The origin of the name "cat's cradle" is debated but the first known reference is in The light of nature pursued by Abraham Tucker in 1768.

An ingenious play they call cat's cradle; one ties the two ends of a packthread together, and then winds it about his fingers, another with both hands takes it off perhaps in the shape of a gridiron, the first takes it from him again in another form, and so on alternately changing the packthread into a multitude of figures whose names I forget, it being so many years since I played at it myself.

The name may have come from a corruption of cratch-cradle, or manger cradle (although this derivation is disputed by the OED). The connection between the two words, cratches and cradle, may come from the Christian story of the birth of Jesus, in which a manger is used as a cradle.

In an 1858 Punch cartoon, it is referred to as "scratch cradle", a name supported by Brewer's 1898 Dictionary. As "Cat's cradle" often is used to refer to string figures and games in general, Jayne uses "Real Cat's-Cradle" to refer to the specific game.

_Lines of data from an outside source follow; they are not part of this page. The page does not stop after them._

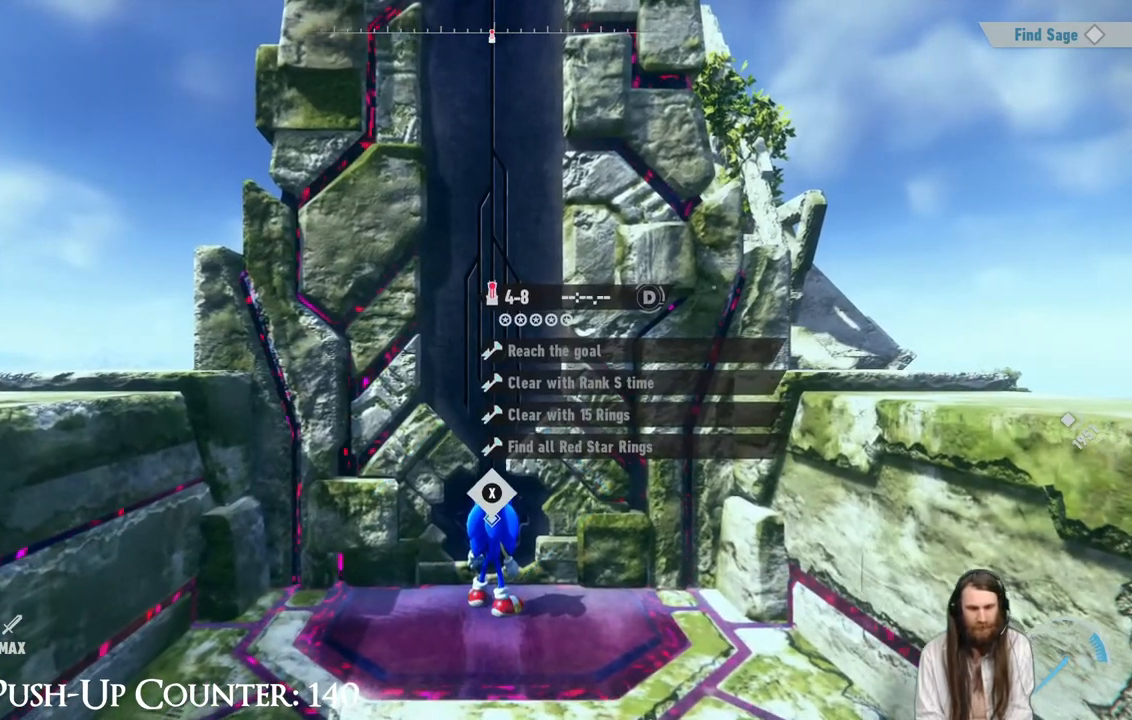
{"buttons": [], "left_stick": "center", "right_stick": "center", "events": []}
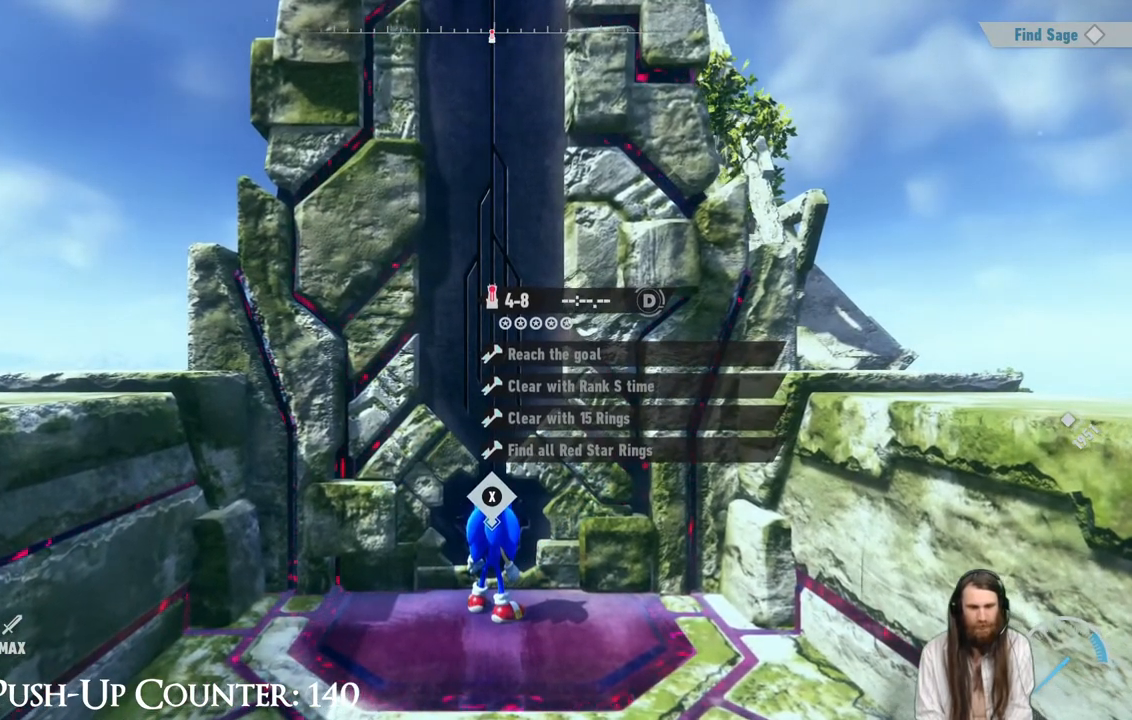
{"buttons": [], "left_stick": "center", "right_stick": "center", "events": []}
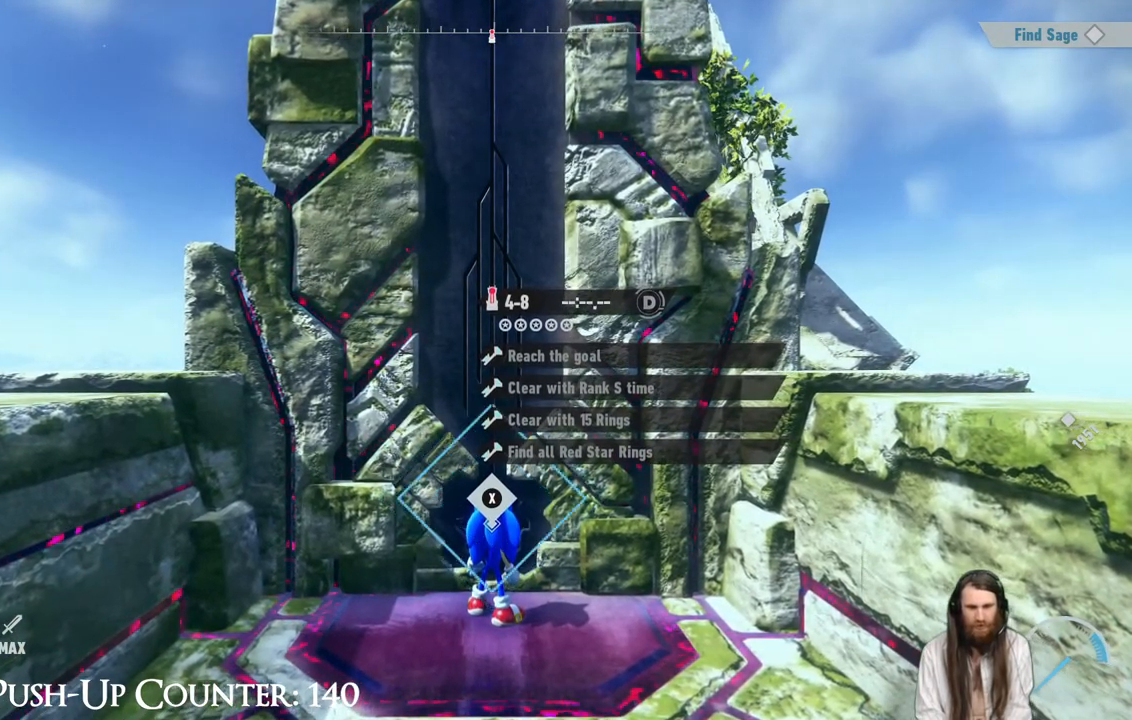
{"buttons": [], "left_stick": "center", "right_stick": "center", "events": []}
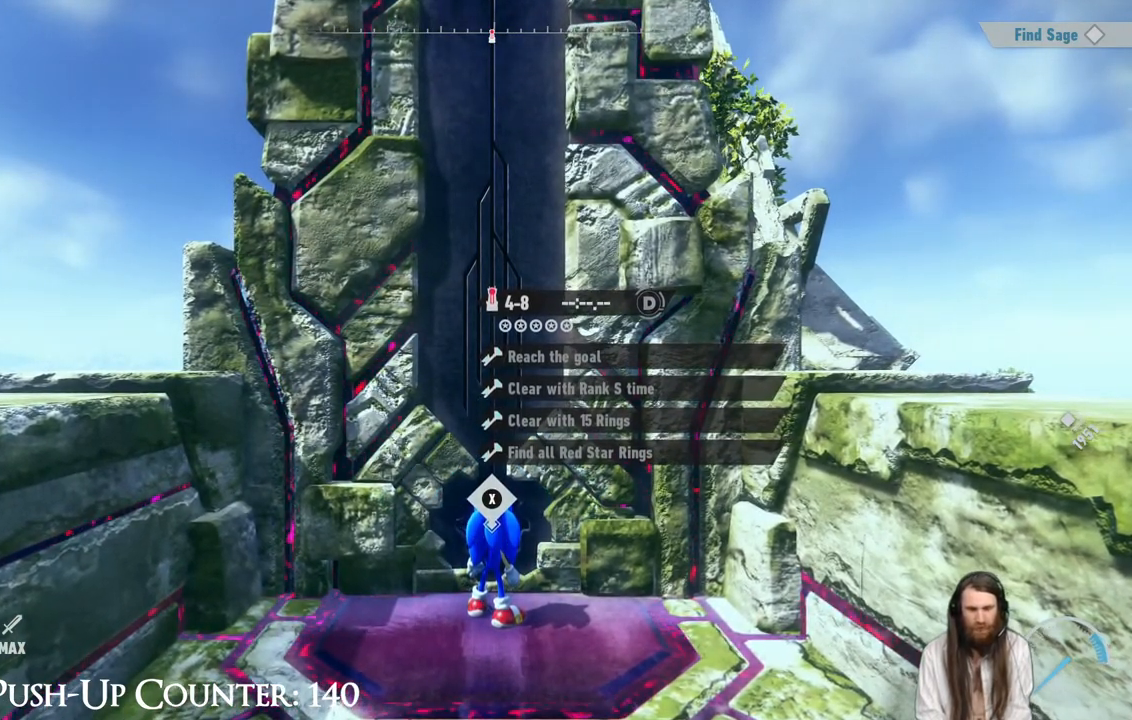
{"buttons": [], "left_stick": "center", "right_stick": "center", "events": []}
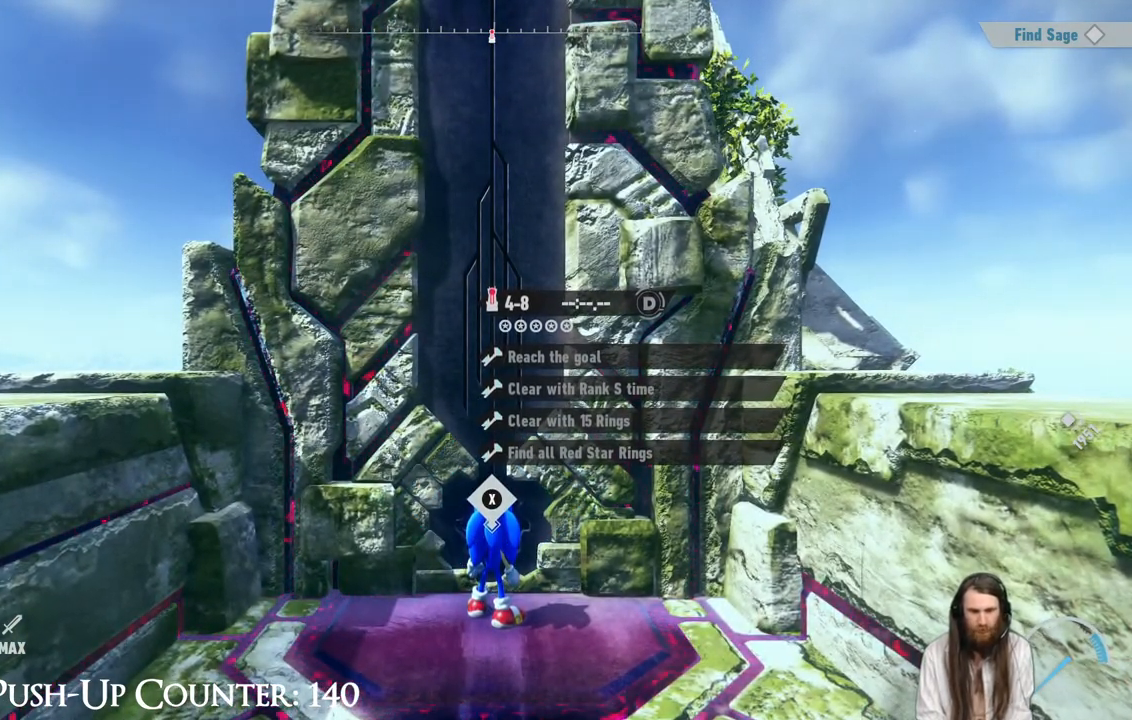
{"buttons": [], "left_stick": "center", "right_stick": "center", "events": []}
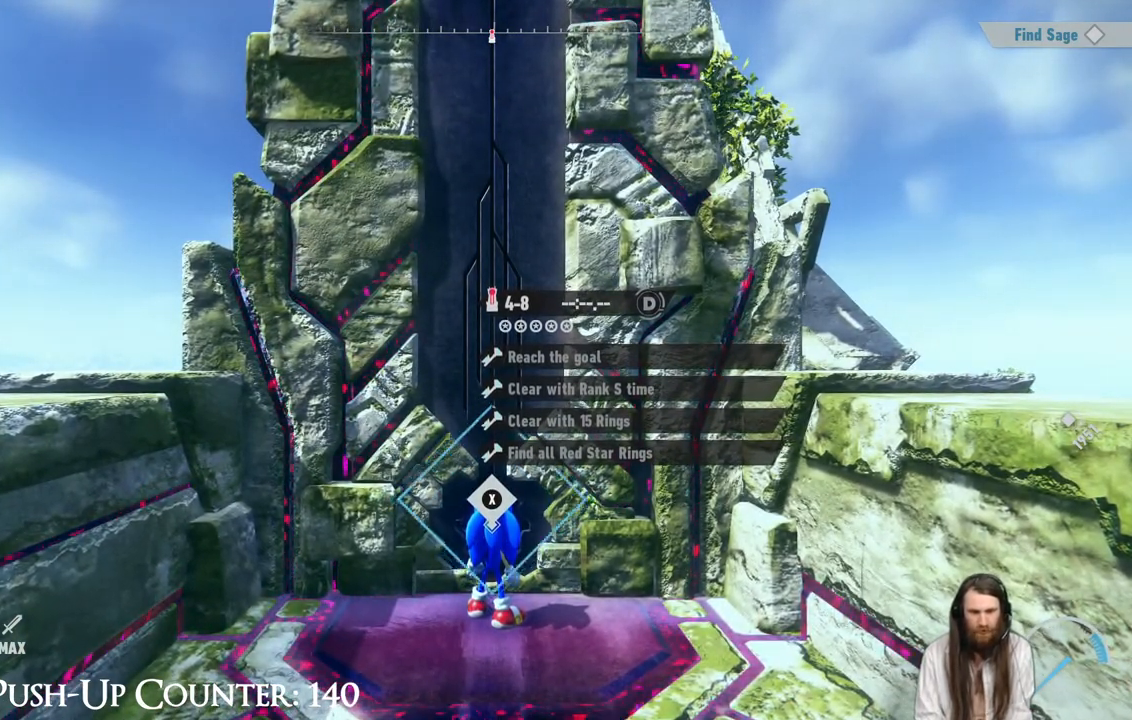
{"buttons": [], "left_stick": "center", "right_stick": "center", "events": []}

Different cultures have different names for the game, and often different names for the individual figures. The French word for manger is crèche, and cattle feed racks are still known as cratches. In Japan, it is called . In Korea, it is called sil-tteu-gi. In Russia, the whole game is called simply the game of string, and the diamonds pattern is called carpet, with other pattern names such as field, fish, and sawhorse for the other figures—a cat isn't mentioned. The game may have originated in China. In China, the game is called 翻繩 (fan sheng, turning rope). In Israel, the game is called "Knitting Grandmother" (in Hebrew: סבתא סורגת, Savta Soreget). In some regions of the U.S., this game also is known as Jack in the Pulpit.

==World records==

Geneva Hultenius, Maryann Divona, and Rita Divona completed 21,200 changes of cat's cradles in 21 hours in Chula Vista, California between August 17–18, 1974. The Guinness Book of World Records reported it as a world record in the 1975 and 1976 editions.

Jane Muir and Robyn Lawrick completed 22,700 changes of cat's cradles in 21 hours at Calgary Market Mall, Alberta, Canada on August 25, 1976.